Customer Acquisition · Customer Experience

Dealing with start-up customer loss:

Nik Raja Head of Growth - Churnly

June 29th, 2018


How do you guys currently work to predict customer loss?

Ie how do you zero in on exactly which customers are going to leave you plus how do you calculate exactly when + why the might leave?


Nik - Churnly

Nik Raja Head of Growth - Churnly

July 2nd, 2018

So in follow up, (lets use the example of a B2B SaaS company that generates revenue via a subscription model, with churn equalling a subscription cancellation) what metrics do you look at to pre-emptively anticipate a specific customer planning to churn - how do you then transform said insights into an actionable plan?

I ask because at Churnly we are developing a churn prediction tool, I would like to get an idea of what metrics subscription businesses currently value most highly to make their predictions.

Dane Madsen Organizational and Operational Strategy Consultant

June 29th, 2018

This is very vague. Is this a B2B or a B2C or a B2B2C or another variation? Churn is directly related to sales cycles and costs. The longer the sales cycle, usually the slower/lower the churn (because the pain of buying and integrating/adoption makes the buyer far more deliberate in the process). Free B2C models (such as apps) many have very high churn (and with some research you can find the benchmark) but definitionally, do you define churn as a user uninstalling the app or simply not using it for a period of time? In a B2B world, losing a full installation or losing users? In an enterprise installation with many users, number of users not using could be churn even if they are still being charged for the user.

David M

July 3rd, 2018

Yes vague and broad question. Manage your customers...get feedback for starters. If you have 10 questions for example and customer service ranks poorly on 90% of those who clearly have a problem with customer service. Could be quality of product..etc.

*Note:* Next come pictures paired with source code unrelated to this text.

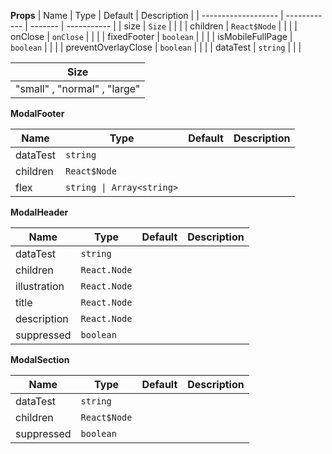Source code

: **Props**
| Name | Type | Default | Description |
| ------------------- | ------------ | ------- | ----------- |
| size | `Size` | | |
| children | `React$Node` | | |
| onClose | `onClose` | | |
| fixedFooter | `boolean` | | |
| isMobileFullPage | `boolean` | | |
| preventOverlayClose | `boolean` | | |
| dataTest | `string` | | |

| **Size**                     |
| ---------------------------- |
| "small" , "normal" , "large" |

**ModalFooter**

| Name     | Type                      | Default | Description |
| -------- | ------------------------- | ------- | ----------- |
| dataTest | `string`                  |         |             |
| children | `React$Node`              |         |             |
| flex     | `string \| Array<string>` |         |             |

**ModalHeader**

| Name         | Type         | Default | Description |
| ------------ | ------------ | ------- | ----------- |
| dataTest     | `string`     |         |             |
| children     | `React.Node` |         |             |
| illustration | `React.Node` |         |             |
| title        | `React.Node` |         |             |
| description  | `React.Node` |         |             |
| suppressed   | `boolean`    |         |             |

**ModalSection**

| Name       | Type         | Default | Description |
| ---------- | ------------ | ------- | ----------- |
| dataTest   | `string`     |         |             |
| children   | `React$Node` |         |             |
| suppressed | `boolean`    |         |             |
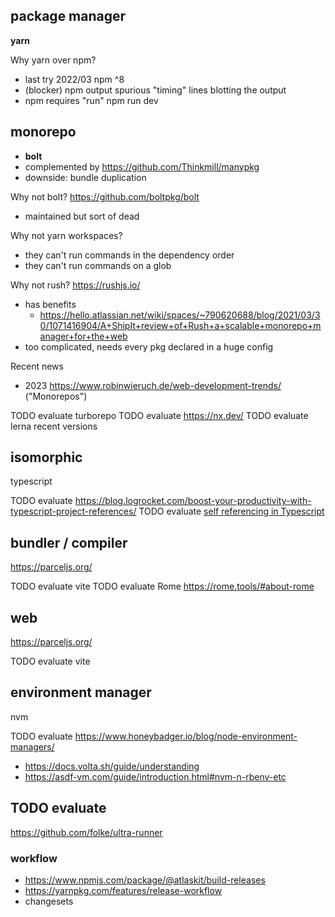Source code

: 

## package manager
**yarn**

Why yarn over npm?
* last try 2022/03 npm ^8
* (blocker) npm output spurious "timing" lines blotting the output
* npm requires "run" npm run dev


## monorepo

* **bolt**
* complemented by https://github.com/Thinkmill/manypkg
* downside: bundle duplication

Why not bolt? https://github.com/boltpkg/bolt
* maintained but sort of dead

Why not yarn workspaces?
* they can't run commands in the dependency order
* they can't run commands on a glob

Why not rush? https://rushjs.io/
* has benefits
  * https://hello.atlassian.net/wiki/spaces/~790620688/blog/2021/03/30/1071416904/A+ShipIt+review+of+Rush+a+scalable+monorepo+manager+for+the+web
* too complicated, needs every pkg declared in a huge config

Recent news
* 2023 https://www.robinwieruch.de/web-development-trends/ ("Monorepos")

TODO evaluate turborepo
TODO evaluate https://nx.dev/
TODO evaluate lerna recent versions


## isomorphic
typescript

TODO evaluate https://blog.logrocket.com/boost-your-productivity-with-typescript-project-references/
TODO evaluate [self referencing in Typescript]()


## bundler / compiler
https://parceljs.org/

TODO evaluate vite
TODO evaluate Rome https://rome.tools/#about-rome

## web
https://parceljs.org/

TODO evaluate vite


## environment manager

nvm

TODO evaluate https://www.honeybadger.io/blog/node-environment-managers/
* https://docs.volta.sh/guide/understanding
* https://asdf-vm.com/guide/introduction.html#nvm-n-rbenv-etc



## TODO evaluate

https://github.com/folke/ultra-runner

### workflow
- https://www.npmjs.com/package/@atlaskit/build-releases
- https://yarnpkg.com/features/release-workflow
- changesets
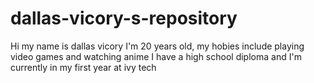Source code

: # dallas-vicory-s-repository
Hi my name is dallas vicory I'm 20 years old, my hobies include playing video games and watching anime
I have a high school diploma and I'm currently in my first year at ivy tech
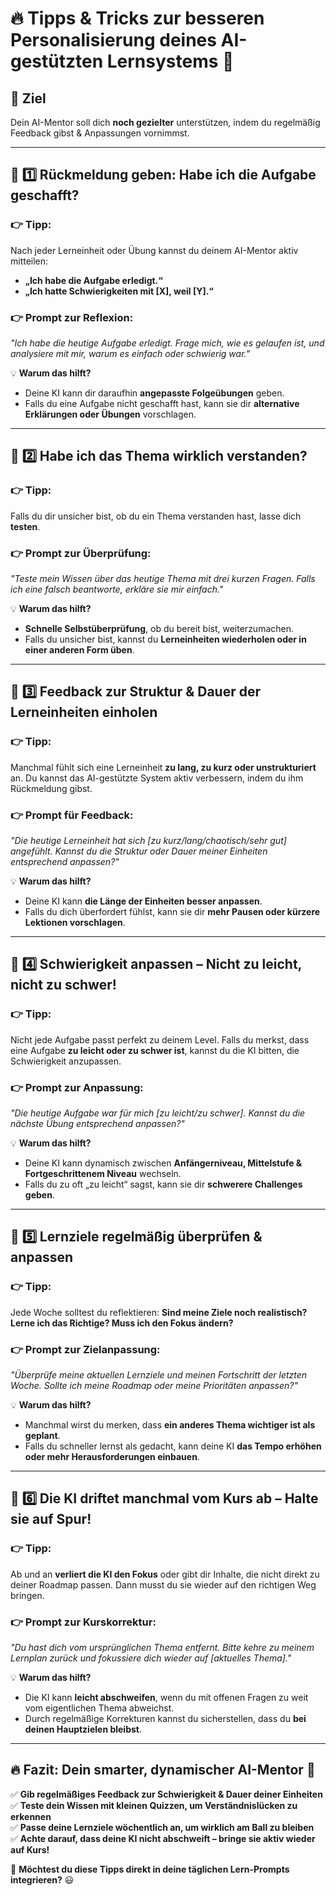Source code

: # 🔥 Tipps & Tricks zur besseren Personalisierung deines AI-gestützten Lernsystems 🚀

## 📌 Ziel
Dein AI-Mentor soll dich **noch gezielter** unterstützen, indem du regelmäßig Feedback gibst & Anpassungen vornimmst.

---

## 🔹 1️⃣ Rückmeldung geben: Habe ich die Aufgabe geschafft?  
### 👉 Tipp:
Nach jeder Lerneinheit oder Übung kannst du deinem AI-Mentor aktiv mitteilen:  
- **„Ich habe die Aufgabe erledigt.“**  
- **„Ich hatte Schwierigkeiten mit [X], weil [Y].“**  

### 👉 Prompt zur Reflexion:
*"Ich habe die heutige Aufgabe erledigt. Frage mich, wie es gelaufen ist, und analysiere mit mir, warum es einfach oder schwierig war."*  

💡 **Warum das hilft?**  
- Deine KI kann dir daraufhin **angepasste Folgeübungen** geben.  
- Falls du eine Aufgabe nicht geschafft hast, kann sie dir **alternative Erklärungen oder Übungen** vorschlagen.  

---

## 🔹 2️⃣ Habe ich das Thema wirklich verstanden?  
### 👉 Tipp:
Falls du dir unsicher bist, ob du ein Thema verstanden hast, lasse dich **testen**.  

### 👉 Prompt zur Überprüfung:
*"Teste mein Wissen über das heutige Thema mit drei kurzen Fragen. Falls ich eine falsch beantworte, erkläre sie mir einfach."*  

💡 **Warum das hilft?**  
- **Schnelle Selbstüberprüfung**, ob du bereit bist, weiterzumachen.  
- Falls du unsicher bist, kannst du **Lerneinheiten wiederholen oder in einer anderen Form üben**.  

---

## 🔹 3️⃣ Feedback zur Struktur & Dauer der Lerneinheiten einholen  
### 👉 Tipp:
Manchmal fühlt sich eine Lerneinheit **zu lang, zu kurz oder unstrukturiert** an. Du kannst das AI-gestützte System aktiv verbessern, indem du ihm Rückmeldung gibst.  

### 👉 Prompt für Feedback:
*"Die heutige Lerneinheit hat sich [zu kurz/lang/chaotisch/sehr gut] angefühlt. Kannst du die Struktur oder Dauer meiner Einheiten entsprechend anpassen?"*  

💡 **Warum das hilft?**  
- Deine KI kann **die Länge der Einheiten besser anpassen**.  
- Falls du dich überfordert fühlst, kann sie dir **mehr Pausen oder kürzere Lektionen vorschlagen**.  

---

## 🔹 4️⃣ Schwierigkeit anpassen – Nicht zu leicht, nicht zu schwer!  
### 👉 Tipp:
Nicht jede Aufgabe passt perfekt zu deinem Level. Falls du merkst, dass eine Aufgabe **zu leicht oder zu schwer ist**, kannst du die KI bitten, die Schwierigkeit anzupassen.  

### 👉 Prompt zur Anpassung:
*"Die heutige Aufgabe war für mich [zu leicht/zu schwer]. Kannst du die nächste Übung entsprechend anpassen?"*  

💡 **Warum das hilft?**  
- Deine KI kann dynamisch zwischen **Anfängerniveau, Mittelstufe & Fortgeschrittenem Niveau** wechseln.  
- Falls du zu oft „zu leicht“ sagst, kann sie dir **schwerere Challenges geben**.  

---

## 🔹 5️⃣ Lernziele regelmäßig überprüfen & anpassen  
### 👉 Tipp:
Jede Woche solltest du reflektieren: **Sind meine Ziele noch realistisch? Lerne ich das Richtige? Muss ich den Fokus ändern?**  

### 👉 Prompt zur Zielanpassung:
*"Überprüfe meine aktuellen Lernziele und meinen Fortschritt der letzten Woche. Sollte ich meine Roadmap oder meine Prioritäten anpassen?"*  

💡 **Warum das hilft?**  
- Manchmal wirst du merken, dass **ein anderes Thema wichtiger ist als geplant**.  
- Falls du schneller lernst als gedacht, kann deine KI **das Tempo erhöhen oder mehr Herausforderungen einbauen**.  

---

## 🔹 6️⃣ Die KI driftet manchmal vom Kurs ab – Halte sie auf Spur!  
### 👉 Tipp:
Ab und an **verliert die KI den Fokus** oder gibt dir Inhalte, die nicht direkt zu deiner Roadmap passen. Dann musst du sie wieder auf den richtigen Weg bringen.  

### 👉 Prompt zur Kurskorrektur:
*"Du hast dich vom ursprünglichen Thema entfernt. Bitte kehre zu meinem Lernplan zurück und fokussiere dich wieder auf [aktuelles Thema]."*  

💡 **Warum das hilft?**  
- Die KI kann **leicht abschweifen**, wenn du mit offenen Fragen zu weit vom eigentlichen Thema abweichst.  
- Durch regelmäßige Korrekturen kannst du sicherstellen, dass du **bei deinen Hauptzielen bleibst**.  

---

## 🔥 Fazit: Dein smarter, dynamischer AI-Mentor 🚀  
✅ **Gib regelmäßiges Feedback zur Schwierigkeit & Dauer deiner Einheiten**  
✅ **Teste dein Wissen mit kleinen Quizzen, um Verständnislücken zu erkennen**  
✅ **Passe deine Lernziele wöchentlich an, um wirklich am Ball zu bleiben**  
✅ **Achte darauf, dass deine KI nicht abschweift – bringe sie aktiv wieder auf Kurs!**  

🚀 **Möchtest du diese Tipps direkt in deine täglichen Lern-Prompts integrieren?** 😃  
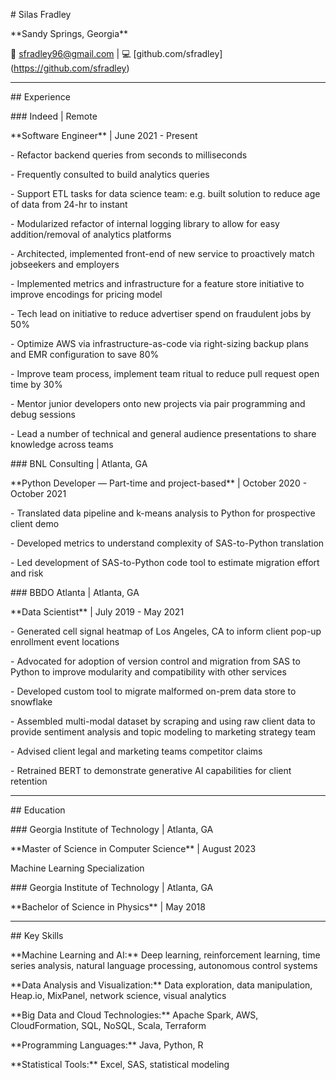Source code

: \# Silas Fradley



\*\*Sandy Springs, Georgia\*\*  

📧 sfradley96@gmail.com | 💻 \[github.com/sfradley](https://github.com/sfradley)



---



\## Experience



\### Indeed | Remote

\*\*Software Engineer\*\* | June 2021 - Present



\- Refactor backend queries from seconds to milliseconds

\- Frequently consulted to build analytics queries

\- Support ETL tasks for data science team: e.g. built solution to reduce age of data from 24-hr to instant

\- Modularized refactor of internal logging library to allow for easy addition/removal of analytics platforms

\- Architected, implemented front-end of new service to proactively match jobseekers and employers

\- Implemented metrics and infrastructure for a feature store initiative to improve encodings for pricing model

\- Tech lead on initiative to reduce advertiser spend on fraudulent jobs by 50%

\- Optimize AWS via infrastructure-as-code via right-sizing backup plans and EMR configuration to save 80%

\- Improve team process, implement team ritual to reduce pull request open time by 30%

\- Mentor junior developers onto new projects via pair programming and debug sessions

\- Lead a number of technical and general audience presentations to share knowledge across teams



\### BNL Consulting | Atlanta, GA

\*\*Python Developer — Part-time and project-based\*\* | October 2020 - October 2021



\- Translated data pipeline and k-means analysis to Python for prospective client demo

\- Developed metrics to understand complexity of SAS-to-Python translation

\- Led development of SAS-to-Python code tool to estimate migration effort and risk



\### BBDO Atlanta | Atlanta, GA

\*\*Data Scientist\*\* | July 2019 - May 2021



\- Generated cell signal heatmap of Los Angeles, CA to inform client pop-up enrollment event locations

\- Advocated for adoption of version control and migration from SAS to Python to improve modularity and compatibility with other services

\- Developed custom tool to migrate malformed on-prem data store to snowflake

\- Assembled multi-modal dataset by scraping and using raw client data to provide sentiment analysis and topic modeling to marketing strategy team

\- Advised client legal and marketing teams competitor claims

\- Retrained BERT to demonstrate generative AI capabilities for client retention



---



\## Education



\### Georgia Institute of Technology | Atlanta, GA

\*\*Master of Science in Computer Science\*\* | August 2023  

Machine Learning Specialization



\### Georgia Institute of Technology | Atlanta, GA

\*\*Bachelor of Science in Physics\*\* | May 2018



---



\## Key Skills



\*\*Machine Learning and AI:\*\* Deep learning, reinforcement learning, time series analysis, natural language processing, autonomous control systems



\*\*Data Analysis and Visualization:\*\* Data exploration, data manipulation, Heap.io, MixPanel, network science, visual analytics



\*\*Big Data and Cloud Technologies:\*\* Apache Spark, AWS, CloudFormation, SQL, NoSQL, Scala, Terraform



\*\*Programming Languages:\*\* Java, Python, R



\*\*Statistical Tools:\*\* Excel, SAS, statistical modeling

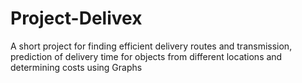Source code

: # Project-Delivex
A short project for finding efficient delivery routes and transmission, prediction of delivery time for objects from different locations and determining costs using Graphs

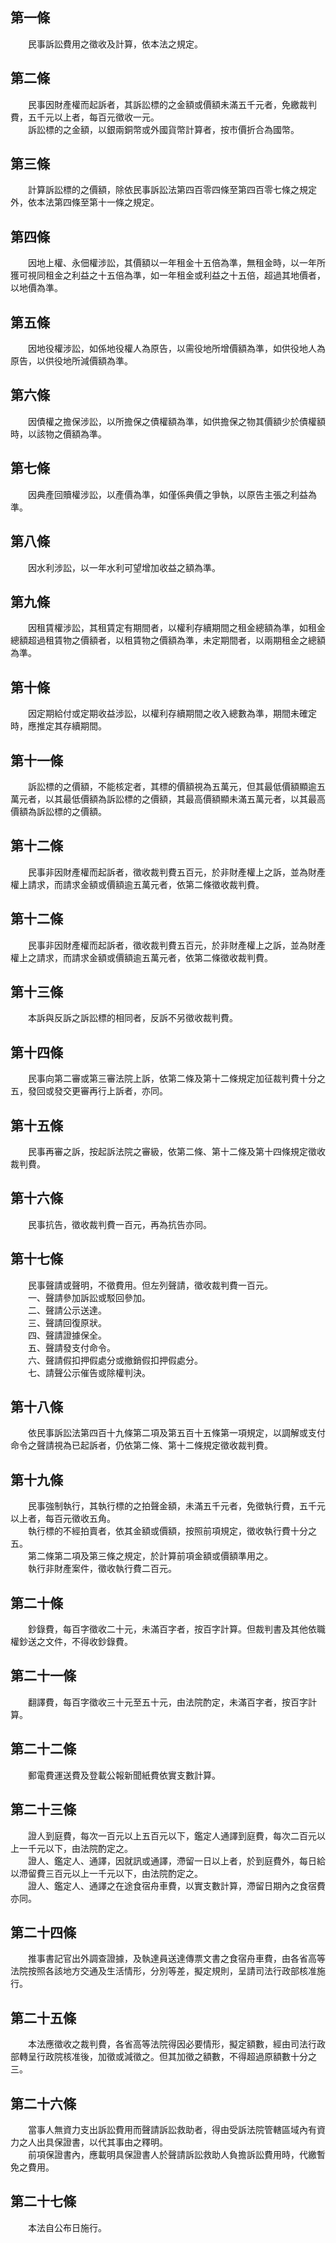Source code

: 第一條 
-------
　　民事訴訟費用之徵收及計算，依本法之規定。  


第二條 
-------
　　民事因財產權而起訴者，其訴訟標的之金額或價額未滿五千元者，免繳裁判費，五千元以上者，每百元徵收一元。  
　　訴訟標的之金額，以銀兩銅幣或外國貨幣計算者，按市價折合為國幣。  


第三條 
-------
　　計算訴訟標的之價額，除依民事訴訟法第四百零四條至第四百零七條之規定外，依本法第四條至第十一條之規定。  


第四條 
-------
　　因地上權、永佃權涉訟，其價額以一年租金十五倍為準，無租金時，以一年所獲可視同租金之利益之十五倍為準，如一年租金或利益之十五倍，超過其地價者，以地價為準。  


第五條 
-------
　　因地役權涉訟，如係地役權人為原告，以需役地所增價額為準，如供役地人為原告，以供役地所減價額為準。  


第六條 
-------
　　因債權之擔保涉訟，以所擔保之債權額為準，如供擔保之物其價額少於債權額時，以該物之價額為準。  


第七條 
-------
　　因典產回贖權涉訟，以產價為準，如僅係典價之爭執，以原告主張之利益為準。  


第八條 
-------
　　因水利涉訟，以一年水利可望增加收益之額為準。  


第九條 
-------
　　因租賃權涉訟，其租賃定有期間者，以權利存續期間之租金總額為準，如租金總額超過租賃物之價額者，以租賃物之價額為準，未定期間者，以兩期租金之總額為準。  


第十條 
-------
　　因定期給付或定期收益涉訟，以權利存續期間之收入總數為準，期間未確定時，應推定其存續期間。  


第十一條 
---------
　　訴訟標的之價額，不能核定者，其標的價額視為五萬元，但其最低價額顯逾五萬元者，以其最低價額為訴訟標的之價額，其最高價額顯未滿五萬元者，以其最高價額為訴訟標的之價額。  


第十二條 
---------
　　民事非因財產權而起訴者，徵收裁判費五百元，於非財產權上之訴，並為財產權上請求，而請求金額或價額逾五萬元者，依第二條徵收裁判費。  


第十二條 
---------
　　民事非因財產權而起訴者，徵收裁判費五百元，於非財產權上之訴，並為財產權上之請求，而請求金額或價額逾五萬元者，依第二條徵收裁判費。  


第十三條 
---------
　　本訴與反訴之訴訟標的相同者，反訴不另徵收裁判費。  


第十四條 
---------
　　民事向第二審或第三審法院上訴，依第二條及第十二條規定加征裁判費十分之五，發回或發交更審再行上訴者，亦同。  


第十五條 
---------
　　民事再審之訴，按起訴法院之審級，依第二條、第十二條及第十四條規定徵收裁判費。  


第十六條 
---------
　　民事抗告，徵收裁判費一百元，再為抗告亦同。  


第十七條 
---------
　　民事聲請或聲明，不徵費用。但左列聲請，徵收裁判費一百元。  
　　一、聲請參加訴訟或駁回參加。  
　　二、聲請公示送達。  
　　三、聲請回復原狀。  
　　四、聲請證據保全。  
　　五、聲請發支付命令。  
　　六、聲請假扣押假處分或撤銷假扣押假處分。  
　　七、請聲公示催告或除權判決。  


第十八條 
---------
　　依民事訴訟法第四百十九條第二項及第五百十五條第一項規定，以調解或支付命令之聲請視為已起訴者，仍依第二條、第十二條規定徵收裁判費。  


第十九條 
---------
　　民事強制執行，其執行標的之拍聲金額，未滿五千元者，免徵執行費，五千元以上者，每百元徵收五角。  
　　執行標的不經拍賣者，依其金額或價額，按照前項規定，徵收執行費十分之五。  
　　第二條第二項及第三條之規定，於計算前項金額或價額準用之。  
　　執行非財產案件，徵收執行費二百元。  


第二十條 
---------
　　鈔錄費，每百字徵收二十元，未滿百字者，按百字計算。但裁判書及其他依職權鈔送之文件，不得收鈔錄費。  


第二十一條 
-----------
　　翻譯費，每百字徵收三十元至五十元，由法院酌定，未滿百字者，按百字計算。  


第二十二條 
-----------
　　郵電費運送費及登載公報新聞紙費依實支數計算。  


第二十三條 
-----------
　　證人到庭費，每次一百元以上五百元以下，鑑定人通譯到庭費，每次二百元以上一千元以下，由法院酌定之。  
　　證人、鑑定人、通譯，因就訊或通譯，滯留一日以上者，於到庭費外，每日給以滯留費三百元以上一千元以下，由法院酌定之。  
　　證人、鑑定人、通譯之在途食宿舟車費，以實支數計算，滯留日期內之食宿費亦同。  


第二十四條 
-----------
　　推事書記官出外調查證據，及執達員送達傳票文書之食宿舟車費，由各省高等法院按照各該地方交通及生活情形，分別等差，擬定規則，呈請司法行政部核准施行。  


第二十五條 
-----------
　　本法應徵收之裁判費，各省高等法院得因必要情形，擬定額數，經由司法行政部轉呈行政院核准後，加徵或減徵之。但其加徵之額數，不得超過原額數十分之三。  


第二十六條 
-----------
　　當事人無資力支出訴訟費用而聲請訴訟救助者，得由受訴法院管轄區域內有資力之人出具保證書，以代其事由之釋明。  
　　前項保證書內，應載明具保證書人於聲請訴訟救助人負擔訴訟費用時，代繳暫免之費用。  


第二十七條 
-----------
　　本法自公布日施行。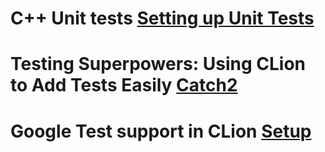 # C++ Unit tests [Setting up Unit Tests](https://www.youtube.com/watch?v=w2CzYK5ZJys&ab_channel=JetBrains)

# Testing Superpowers: Using CLion to Add Tests Easily [Catch2](https://www.youtube.com/watch?v=w2CzYK5ZJys&ab_channel=JetBrains)

# Google Test support in CLion  [Setup](https://www.youtube.com/watch?v=8Up5eNZ0FLw&ab_channel=JetBrains)


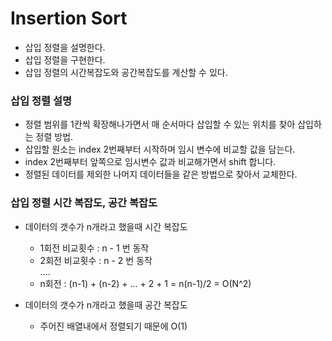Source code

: # Insertion Sort
- 삽입 정렬을 설명한다.
- 삽입 정렬을 구현한다.
- 삽입 정렬의 시간복잡도와 공간복잡도를 계산할 수 있다.

### 삽입 정렬 설명
- 정렬 범위를 1칸씩 확장해나가면서 매 순서마다 삽입할 수 있는 위치를 찾아 삽입하는 정렬 방법.
- 삽입할 원소는 index 2번째부터 시작하며 임시 변수에 비교할 값을 담는다.
- index 2번째부터 앞쪽으로 임시변수 값과 비교해가면서 shift 합니다.
- 정렬된 데이터를 제외한 나머지 데이터들을 같은 방법으로 찾아서 교체한다.

### 삽입 정렬 시간 복잡도, 공간 복잡도
- 데이터의 갯수가 n개라고 했을때 시간 복잡도
    - 1회전 비교횟수 : n - 1 번 동작
    - 2회전 비교횟수 : n - 2 번 동작 <br>
       ....
    - n회전 : (n-1) + (n-2) + ... + 2 + 1 = n(n-1)/2 = O(N^2)

- 데이터의 갯수가 n개라고 했을때 공간 복잡도
    - 주어진 배열내에서 정렬되기 때문에 O(1)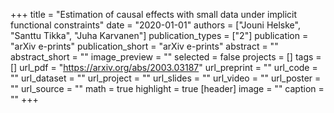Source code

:+++
title = "Estimation of causal effects with small data under implicit functional constraints"
date = "2020-01-01"
authors = ["Jouni Helske", "Santtu Tikka", "Juha Karvanen"]
publication_types = ["2"]
publication = "arXiv e-prints"
publication_short = "arXiv e-prints"
abstract = ""
abstract_short = ""
image_preview = ""
selected = false
projects = []
tags = []
url_pdf = "https://arxiv.org/abs/2003.03187"
url_preprint = ""
url_code = ""
url_dataset = ""
url_project = ""
url_slides = ""
url_video = ""
url_poster = ""
url_source = ""
math = true
highlight = true
[header]
image = ""
caption = ""
+++
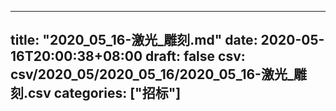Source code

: 
---
title: "2020_05_16-激光_雕刻.md"
date: 2020-05-16T20:00:38+08:00
draft: false
csv: csv/2020_05/2020_05_16/2020_05_16-激光_雕刻.csv
categories: ["招标"]
---
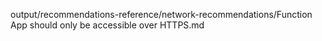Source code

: output/recommendations-reference/network-recommendations/Function App should only be accessible over HTTPS.md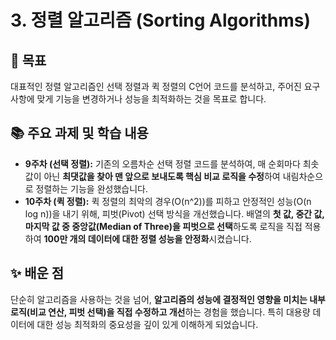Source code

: # 3. 정렬 알고리즘 (Sorting Algorithms)

## 🎯 목표

대표적인 정렬 알고리즘인 선택 정렬과 퀵 정렬의 C언어 코드를 분석하고, 주어진 요구사항에 맞게 기능을 변경하거나 성능을 최적화하는 것을 목표로 합니다.

## 📚 주요 과제 및 학습 내용

-   **9주차 (선택 정렬):** 기존의 오름차순 선택 정렬 코드를 분석하여, 매 순회마다 최솟값이 아닌 **최댓값을 찾아 맨 앞으로 보내도록 핵심 비교 로직을 수정**하여 내림차순으로 정렬하는 기능을 완성했습니다.
-   **10주차 (퀵 정렬):** 퀵 정렬의 최악의 경우(O(n^2))를 피하고 안정적인 성능(O(n log n))을 내기 위해, 피벗(Pivot) 선택 방식을 개선했습니다. 배열의 **첫 값, 중간 값, 마지막 값 중 중앙값(Median of Three)을 피벗으로 선택**하도록 로직을 직접 적용하여 **100만 개의 데이터에 대한 정렬 성능을 안정화**시켰습니다.

## ✨ 배운 점

단순히 알고리즘을 사용하는 것을 넘어, **알고리즘의 성능에 결정적인 영향을 미치는 내부 로직(비교 연산, 피벗 선택)을 직접 수정하고 개선**하는 경험을 했습니다. 특히 대용량 데이터에 대한 성능 최적화의 중요성을 깊이 있게 이해하게 되었습니다.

But again, the question has not been thought through very well, or you are not expressing what it is in your know but no one viewing the question would know..which happens a lot.

Nik Raja Head of Growth - Churnly

Last updated on July 4th, 2018

Apologies if my wording makes the question too broad or vague.

Are there any particular metrics that you measure, that give you an indication of when a customer might leave.

For example, do you look at spending patterns, do you look at frequency of purchase or average value of spend.

How do you combine these measurements to produce a predictive analysis of who will leave your company and when?

Or are you guided by intuition on this matter?